Signs of hypothermia in cats

  • Shivering – cats shiver when it’s cold to help keep themselves warm, but if they become severely cold they may stop shivering
  • Cold ears, paws and nose 
  • Pale gums
  • Weak and lethargic movements
  • Slow heart rate
  • Slow breathing 
  • Confusion and clumsiness 
  • Collapse/loss of consciousness 

These can also be signs of other serious health conditions, so if you notice any of these symptoms in your cat, contact your vet straight away.  

Signs of frostbite in cats 

  • The affected area may appear pale, grey or have a bluish tint
  • The cat feels pain when the affected area is touched 
  • Blisters or skin ulcers
  • Blackened or dead skin 

If you notice any of these signs, speak to your vet straight away. Hypothermia and frostbite are extremely dangerous and need to be treated quickly by a vet. You can also try some of these first aid tips while you arrange urgent veterinary care:

Hypothermia first aid

  • If the cat is wet, dry them off with a towel – wet fur will make them feel even colder 
  • Loosely wrap them in a blanket or towel
  • Try giving them some lukewarm water to drink 
  • Gradually increase the temperature around them in the house or car while you are contacting the vet or travelling to the appointment – don’t warm them up too quickly or risk burning them with a hot water bottle or electric heat pad
  • Cost-effective ways to keep your cat warm in winter

  • There’s no need to spend lots of money on keeping your cat warm in winter. Unless the temperature indoors drops to seven degrees Celsius (45 degrees Fahrenheit) or lower, there is no need to put the heating on just for your cat’s benefit, as even if you feel chilly, their fur will be helping to keep them warm. Here are some tips for keeping your cat warm on a budget.
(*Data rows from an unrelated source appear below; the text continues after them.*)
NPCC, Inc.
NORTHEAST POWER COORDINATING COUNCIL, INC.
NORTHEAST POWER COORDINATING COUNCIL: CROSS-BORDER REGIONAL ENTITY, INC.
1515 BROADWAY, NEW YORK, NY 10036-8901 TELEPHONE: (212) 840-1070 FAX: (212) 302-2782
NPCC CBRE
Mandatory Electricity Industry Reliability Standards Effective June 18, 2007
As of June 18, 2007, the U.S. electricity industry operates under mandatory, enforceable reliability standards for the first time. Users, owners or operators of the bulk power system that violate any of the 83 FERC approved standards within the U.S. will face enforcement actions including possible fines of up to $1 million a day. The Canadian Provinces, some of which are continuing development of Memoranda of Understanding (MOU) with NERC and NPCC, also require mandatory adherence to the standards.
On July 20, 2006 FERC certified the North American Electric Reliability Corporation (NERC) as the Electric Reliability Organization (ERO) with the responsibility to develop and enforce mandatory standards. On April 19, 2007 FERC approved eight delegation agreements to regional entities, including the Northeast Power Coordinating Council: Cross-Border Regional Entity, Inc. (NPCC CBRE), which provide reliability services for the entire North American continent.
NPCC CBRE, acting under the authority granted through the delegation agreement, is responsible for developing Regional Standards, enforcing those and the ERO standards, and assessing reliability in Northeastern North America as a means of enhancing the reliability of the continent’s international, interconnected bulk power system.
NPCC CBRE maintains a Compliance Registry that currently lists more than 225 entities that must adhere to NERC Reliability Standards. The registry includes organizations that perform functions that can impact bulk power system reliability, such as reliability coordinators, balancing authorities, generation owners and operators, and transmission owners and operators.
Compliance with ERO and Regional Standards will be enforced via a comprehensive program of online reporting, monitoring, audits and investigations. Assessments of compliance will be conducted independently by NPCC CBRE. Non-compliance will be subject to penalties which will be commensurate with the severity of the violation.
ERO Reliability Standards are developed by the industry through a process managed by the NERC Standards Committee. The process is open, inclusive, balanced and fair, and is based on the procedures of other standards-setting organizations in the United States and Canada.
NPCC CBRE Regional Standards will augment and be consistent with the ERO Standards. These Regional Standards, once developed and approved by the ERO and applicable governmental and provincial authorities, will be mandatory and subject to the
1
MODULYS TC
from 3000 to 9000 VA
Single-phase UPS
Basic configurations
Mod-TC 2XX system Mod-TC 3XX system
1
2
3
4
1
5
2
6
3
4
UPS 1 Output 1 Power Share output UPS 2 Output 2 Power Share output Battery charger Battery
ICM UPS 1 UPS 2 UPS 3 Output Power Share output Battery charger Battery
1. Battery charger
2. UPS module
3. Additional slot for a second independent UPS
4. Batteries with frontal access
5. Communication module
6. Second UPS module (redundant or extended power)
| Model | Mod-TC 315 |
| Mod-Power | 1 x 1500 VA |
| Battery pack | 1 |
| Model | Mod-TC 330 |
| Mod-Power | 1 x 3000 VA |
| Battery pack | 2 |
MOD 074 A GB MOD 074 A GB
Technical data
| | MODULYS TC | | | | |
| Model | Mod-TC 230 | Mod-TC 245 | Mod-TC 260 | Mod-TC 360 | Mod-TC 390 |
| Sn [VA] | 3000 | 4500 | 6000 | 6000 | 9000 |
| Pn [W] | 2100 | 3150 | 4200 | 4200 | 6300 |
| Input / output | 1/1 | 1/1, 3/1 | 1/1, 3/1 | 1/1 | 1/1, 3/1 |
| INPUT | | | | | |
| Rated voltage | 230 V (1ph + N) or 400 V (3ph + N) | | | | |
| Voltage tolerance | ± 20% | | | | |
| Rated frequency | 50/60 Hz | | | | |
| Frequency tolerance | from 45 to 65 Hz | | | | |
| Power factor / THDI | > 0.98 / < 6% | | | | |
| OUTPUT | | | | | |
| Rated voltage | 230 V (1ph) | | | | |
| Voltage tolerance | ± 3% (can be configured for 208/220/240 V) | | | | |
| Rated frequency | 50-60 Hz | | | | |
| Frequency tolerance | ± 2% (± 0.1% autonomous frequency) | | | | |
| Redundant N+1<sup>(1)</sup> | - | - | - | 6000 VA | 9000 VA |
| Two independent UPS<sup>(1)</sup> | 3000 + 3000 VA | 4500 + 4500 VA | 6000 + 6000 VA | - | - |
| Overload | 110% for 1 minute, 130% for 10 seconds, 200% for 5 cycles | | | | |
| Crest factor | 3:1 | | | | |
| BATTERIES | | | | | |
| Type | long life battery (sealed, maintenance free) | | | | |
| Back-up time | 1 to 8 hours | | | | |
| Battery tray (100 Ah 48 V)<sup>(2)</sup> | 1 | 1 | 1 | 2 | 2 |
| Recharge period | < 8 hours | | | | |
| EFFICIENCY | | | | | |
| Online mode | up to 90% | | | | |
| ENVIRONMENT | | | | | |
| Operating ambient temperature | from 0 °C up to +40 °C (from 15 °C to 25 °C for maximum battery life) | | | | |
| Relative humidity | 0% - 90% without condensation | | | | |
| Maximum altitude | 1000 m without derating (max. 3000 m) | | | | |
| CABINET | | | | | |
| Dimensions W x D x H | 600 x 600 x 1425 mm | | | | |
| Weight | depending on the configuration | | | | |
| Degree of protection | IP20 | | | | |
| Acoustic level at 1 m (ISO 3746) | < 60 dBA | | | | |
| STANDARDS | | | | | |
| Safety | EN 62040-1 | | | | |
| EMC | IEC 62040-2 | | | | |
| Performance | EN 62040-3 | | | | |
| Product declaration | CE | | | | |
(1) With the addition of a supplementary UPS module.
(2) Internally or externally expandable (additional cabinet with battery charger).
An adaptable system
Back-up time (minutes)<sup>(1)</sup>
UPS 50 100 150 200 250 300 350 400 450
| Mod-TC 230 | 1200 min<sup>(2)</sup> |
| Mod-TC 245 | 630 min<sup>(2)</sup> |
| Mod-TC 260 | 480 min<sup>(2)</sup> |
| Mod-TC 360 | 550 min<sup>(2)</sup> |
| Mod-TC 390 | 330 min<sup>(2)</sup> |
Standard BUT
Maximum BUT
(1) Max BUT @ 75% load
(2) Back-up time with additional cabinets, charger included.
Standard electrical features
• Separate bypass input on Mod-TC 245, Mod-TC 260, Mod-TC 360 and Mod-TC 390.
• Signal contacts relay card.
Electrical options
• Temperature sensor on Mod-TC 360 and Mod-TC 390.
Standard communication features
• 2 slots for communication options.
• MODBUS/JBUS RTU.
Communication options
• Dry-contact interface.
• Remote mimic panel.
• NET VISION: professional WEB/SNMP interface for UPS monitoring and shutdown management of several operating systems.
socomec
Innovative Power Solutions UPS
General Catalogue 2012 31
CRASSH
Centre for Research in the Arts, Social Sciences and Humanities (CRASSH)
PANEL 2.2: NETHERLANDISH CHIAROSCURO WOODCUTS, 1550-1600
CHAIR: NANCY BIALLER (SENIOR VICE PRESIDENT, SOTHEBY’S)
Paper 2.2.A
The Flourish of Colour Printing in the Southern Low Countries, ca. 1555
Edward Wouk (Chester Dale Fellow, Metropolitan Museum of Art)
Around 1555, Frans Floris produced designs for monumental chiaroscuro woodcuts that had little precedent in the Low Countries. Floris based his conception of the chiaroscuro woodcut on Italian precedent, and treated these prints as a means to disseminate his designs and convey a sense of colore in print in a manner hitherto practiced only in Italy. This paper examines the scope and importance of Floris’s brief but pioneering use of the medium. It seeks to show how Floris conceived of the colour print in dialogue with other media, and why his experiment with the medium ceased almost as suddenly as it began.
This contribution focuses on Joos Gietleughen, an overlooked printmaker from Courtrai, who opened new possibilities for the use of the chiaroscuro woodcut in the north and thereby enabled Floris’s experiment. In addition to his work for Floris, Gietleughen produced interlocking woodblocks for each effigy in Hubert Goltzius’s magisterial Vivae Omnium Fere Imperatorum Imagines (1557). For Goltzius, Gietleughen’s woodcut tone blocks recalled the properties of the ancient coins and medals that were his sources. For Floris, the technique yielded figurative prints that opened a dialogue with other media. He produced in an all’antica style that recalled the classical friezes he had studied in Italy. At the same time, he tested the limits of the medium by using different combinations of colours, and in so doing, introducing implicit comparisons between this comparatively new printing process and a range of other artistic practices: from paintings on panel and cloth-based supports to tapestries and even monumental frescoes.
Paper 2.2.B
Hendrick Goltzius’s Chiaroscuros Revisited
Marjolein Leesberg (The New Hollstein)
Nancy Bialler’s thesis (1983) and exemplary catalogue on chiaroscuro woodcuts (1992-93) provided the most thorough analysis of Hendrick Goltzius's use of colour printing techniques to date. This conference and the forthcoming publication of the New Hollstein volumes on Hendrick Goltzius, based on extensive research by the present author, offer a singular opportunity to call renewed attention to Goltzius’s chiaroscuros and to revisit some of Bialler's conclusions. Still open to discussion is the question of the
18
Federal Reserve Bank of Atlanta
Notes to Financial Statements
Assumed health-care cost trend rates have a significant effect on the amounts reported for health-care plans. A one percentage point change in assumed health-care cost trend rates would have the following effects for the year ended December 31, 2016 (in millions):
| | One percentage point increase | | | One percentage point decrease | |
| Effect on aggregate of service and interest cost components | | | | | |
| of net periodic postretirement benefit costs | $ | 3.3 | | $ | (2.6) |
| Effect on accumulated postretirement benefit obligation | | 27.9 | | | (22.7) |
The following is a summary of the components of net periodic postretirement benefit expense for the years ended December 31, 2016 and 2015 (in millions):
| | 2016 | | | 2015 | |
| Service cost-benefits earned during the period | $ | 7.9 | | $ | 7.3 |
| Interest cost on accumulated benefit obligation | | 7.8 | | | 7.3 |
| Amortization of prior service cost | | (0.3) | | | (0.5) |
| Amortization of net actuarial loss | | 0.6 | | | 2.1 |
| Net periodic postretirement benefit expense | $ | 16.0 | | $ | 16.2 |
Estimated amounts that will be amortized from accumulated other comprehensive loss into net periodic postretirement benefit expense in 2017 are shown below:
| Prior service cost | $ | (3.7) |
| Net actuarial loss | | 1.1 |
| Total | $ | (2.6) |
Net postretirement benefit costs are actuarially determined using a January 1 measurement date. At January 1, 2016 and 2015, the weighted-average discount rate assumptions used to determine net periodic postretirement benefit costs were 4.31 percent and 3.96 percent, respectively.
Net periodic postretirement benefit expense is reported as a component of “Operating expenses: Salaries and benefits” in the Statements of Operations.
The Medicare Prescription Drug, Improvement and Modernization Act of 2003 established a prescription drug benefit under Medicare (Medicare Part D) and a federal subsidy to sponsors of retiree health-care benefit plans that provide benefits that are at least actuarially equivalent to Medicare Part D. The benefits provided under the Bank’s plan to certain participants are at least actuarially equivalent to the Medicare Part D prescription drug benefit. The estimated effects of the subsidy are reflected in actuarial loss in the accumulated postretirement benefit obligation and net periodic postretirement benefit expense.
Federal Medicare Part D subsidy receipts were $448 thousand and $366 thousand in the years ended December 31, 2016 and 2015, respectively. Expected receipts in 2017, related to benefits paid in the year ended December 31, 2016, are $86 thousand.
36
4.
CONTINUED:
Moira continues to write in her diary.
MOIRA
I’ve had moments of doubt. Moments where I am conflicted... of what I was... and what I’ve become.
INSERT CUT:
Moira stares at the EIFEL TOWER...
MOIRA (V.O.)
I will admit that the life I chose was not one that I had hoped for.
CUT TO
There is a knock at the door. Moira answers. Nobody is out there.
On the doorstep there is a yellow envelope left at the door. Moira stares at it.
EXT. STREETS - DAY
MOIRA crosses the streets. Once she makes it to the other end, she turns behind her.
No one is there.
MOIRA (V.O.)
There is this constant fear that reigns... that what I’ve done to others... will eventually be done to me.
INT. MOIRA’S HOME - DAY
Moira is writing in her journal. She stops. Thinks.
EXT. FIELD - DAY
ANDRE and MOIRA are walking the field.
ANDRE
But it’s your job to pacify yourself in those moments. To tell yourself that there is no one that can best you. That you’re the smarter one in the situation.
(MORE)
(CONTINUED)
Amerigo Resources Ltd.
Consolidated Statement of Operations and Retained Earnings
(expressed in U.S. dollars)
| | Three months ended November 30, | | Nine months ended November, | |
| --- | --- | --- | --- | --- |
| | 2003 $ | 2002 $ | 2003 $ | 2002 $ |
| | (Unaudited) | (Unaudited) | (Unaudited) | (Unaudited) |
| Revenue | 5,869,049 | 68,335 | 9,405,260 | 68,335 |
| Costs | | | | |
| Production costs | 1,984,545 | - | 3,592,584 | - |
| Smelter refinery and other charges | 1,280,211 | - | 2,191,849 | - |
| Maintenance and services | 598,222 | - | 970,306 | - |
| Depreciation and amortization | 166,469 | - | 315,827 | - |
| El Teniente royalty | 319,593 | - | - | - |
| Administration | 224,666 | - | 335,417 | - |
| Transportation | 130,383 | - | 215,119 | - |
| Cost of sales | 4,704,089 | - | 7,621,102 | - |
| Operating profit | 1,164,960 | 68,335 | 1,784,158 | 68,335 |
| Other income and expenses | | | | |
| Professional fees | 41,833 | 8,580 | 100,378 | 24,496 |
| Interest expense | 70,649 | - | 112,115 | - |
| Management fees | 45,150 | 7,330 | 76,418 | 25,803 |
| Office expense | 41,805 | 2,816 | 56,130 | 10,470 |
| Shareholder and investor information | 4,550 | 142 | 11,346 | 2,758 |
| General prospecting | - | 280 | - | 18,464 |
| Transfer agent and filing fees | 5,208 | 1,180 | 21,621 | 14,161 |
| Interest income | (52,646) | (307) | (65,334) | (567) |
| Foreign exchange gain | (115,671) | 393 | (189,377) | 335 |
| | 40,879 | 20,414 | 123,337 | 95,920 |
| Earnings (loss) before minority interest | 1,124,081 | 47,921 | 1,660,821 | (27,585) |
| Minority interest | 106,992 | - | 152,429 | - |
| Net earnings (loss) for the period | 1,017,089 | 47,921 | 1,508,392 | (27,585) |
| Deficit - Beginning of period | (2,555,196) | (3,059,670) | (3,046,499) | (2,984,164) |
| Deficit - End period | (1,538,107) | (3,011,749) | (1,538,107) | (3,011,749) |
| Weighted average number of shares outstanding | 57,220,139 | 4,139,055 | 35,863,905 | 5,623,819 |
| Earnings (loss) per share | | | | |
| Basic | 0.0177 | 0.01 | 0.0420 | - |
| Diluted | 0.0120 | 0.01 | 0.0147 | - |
    1. Make them cosy beds – You don’t need to buy expensive cat beds to keep your cat warm. Cardboard boxes lined with blankets or old jumpers will work perfectly. Place them in quiet, warm and dry areas of the house, away from any draughts, and make sure your cat can access them whenever they want to.
    2. Keep them indoors at night – It is best to keep your cat indoors at night all year round, but especially in winter when the temperature at night can drop particularly low. Make sure any exits are closed off to prevent escape and that they have a litter tray to use indoors whenever they need to.
    3. Dry them off – If your cat has been outside in the rain or snow and is comfortable being handled, gently dry them off with a towel when they come back indoors as they will feel colder if their fur is damp. If your cat appears stressed by being dried off, leave them alone – most cats will groom to dry themselves off anyway, providing they have somewhere warm to go. 

Stray and feral cats in the cold

When the weather turns cold, stray and feral cats are usually very good at finding somewhere to keep warm, such as outbuildings, sheds or garages. When closing up any outbuildings, always have a quick check for cats so you don’t lock them in. Cats may also sometimes sneak into car bonnets to warm themselves from the heat of the engine, so have a quick check before you start up your car to make sure no cats are hiding inside.